A Utah law that will take effect in March 2024, for instance, will require that parents give consent for their kids to access social media outside the hours of 6:30 a.m. to 10:30 p.m., and that social media companies build features enabling parents to access their kids’ accounts. 

Critics—especially those who advocate for online privacy and free speech, including but not limited to S.T.O.P.—have taken issue with different aspects of these various bills. But beyond the specific regulations, the common complaint is that there’s no privacy-preserving—or easy—way to confirm that an underage user is in fact underage.

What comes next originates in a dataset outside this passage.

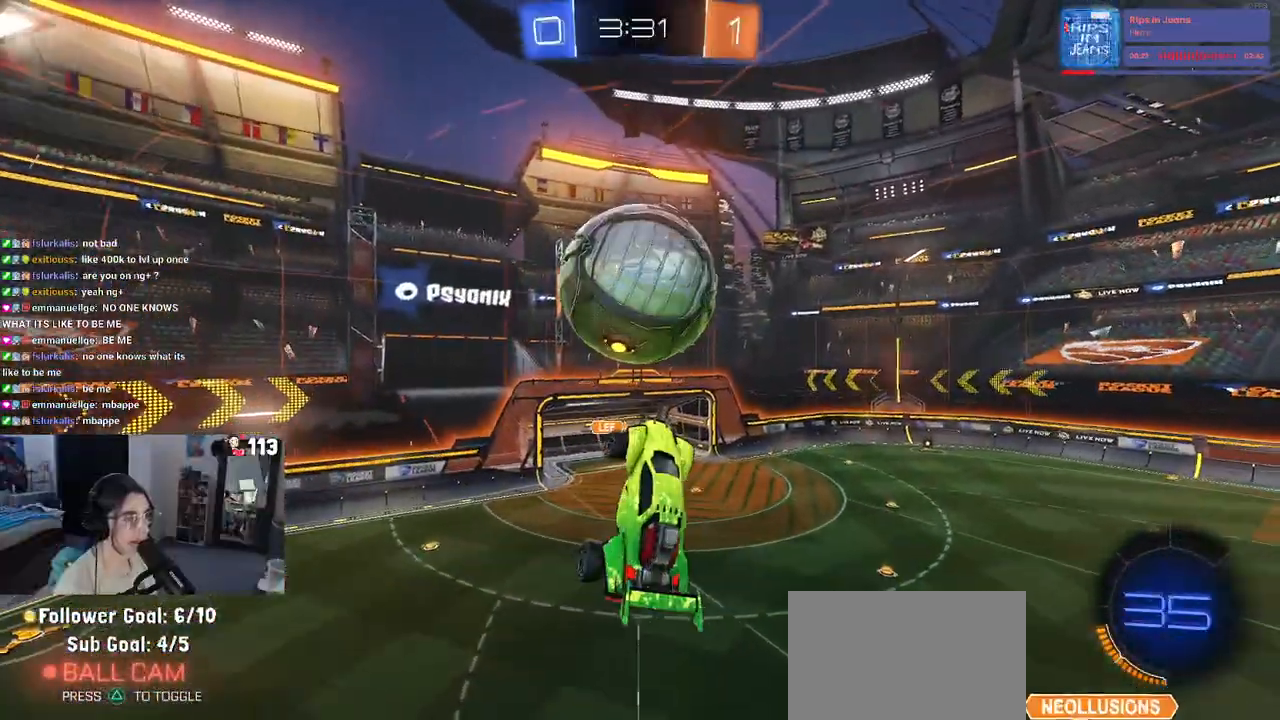
{"buttons": [], "left_stick": "left", "right_stick": "center", "events": [[67, "R1", "down"], [133, "left_stick", "down-left"], [233, "R1", "up"], [317, "L1", "up"], [417, "left_stick", "left"]]}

There’s not exactly a gold standard for how to do this. Some bills, such as Utah’s, require that users provide official age verification, such as a government-issued ID, before accessing certain websites or products. (Er, would you really want X having a copy of your license?) Others, like a law in California, let companies do their own age estimations based on the data they already have from users. 

I, for one, keep coming back to the argument that these verification systems could have impacts far beyond the intended underage users. Putting the burden of verification on users and on tech companies could, as S.T.O.P. argues, end up blocking adults from certain types of content. If this happens, S.T.O.P. says, it would limit internet freedom, especially for members of marginalized communities who may be more hesitant to share age information, like undocumented migrants. 

As the report argues: “These laws mandate or coerce the use of new, invasive measures that verify users’ legal name, age, and address for nearly every internet service they use. … This change would be invasive and insecure for every user, but it would pose a particularly potent threat to undocumented communities, LGBTQ+ communities, and those seeking reproductive care.”

Honestly, it can be hard to know how to make sense of these laws. On the one hand, the evidence of the harm social media platforms pose to young people in particular is truly overwhelming. But … it’s complicated! I’ve reported on issues related to both sides of the issue. And the laws really do differ greatly between states. 

My two cents is that this would all be much easier if there were a comprehensive privacy law in the US that regulated user data and safety for both children and adults. 

What else I am reading

• This feature from Gerry Shih in the Washington Post, which uncovers the digital campaign of Hindu nationalists in India. It’s a fascinating look at the growth of disinformation in the country, as well as the impact of private messaging apps, like WhatsApp, on conflicts.
• Alex Reisner at the Atlantic has a blockbuster investigation into the data used to train one of Meta’s large language models, LLaMA, the company’s ChatGPT competitor. It includes a cool search tool—which readers can use themselves!—documenting over 180,000 books that the model was trained on. Copyright much?
• Dhruv Mehrotra and Dell Cameron at Wired have a great scoop about how the owners of policing tech company ShotSpotter purchased the company that created PredPol, a predictive policing company. The acquisition could mark a terrifying combination of controversial and fringey police technologies, and I’ll be watching this industry closely as companies race to become the preferred tech vendor for law enforcement.

What I learned this week

Forgive me for taking a policy break, but … I guess I’m gonna need to buy an exoskeleton? My colleague Rhiannon wrote about wearable robots that might make people run faster, according to a new study in Science Robotics. The exoskeleton collects data from sensors about the runner’s gait, and then encourages the athlete to take more steps over the same distance, increasing speed.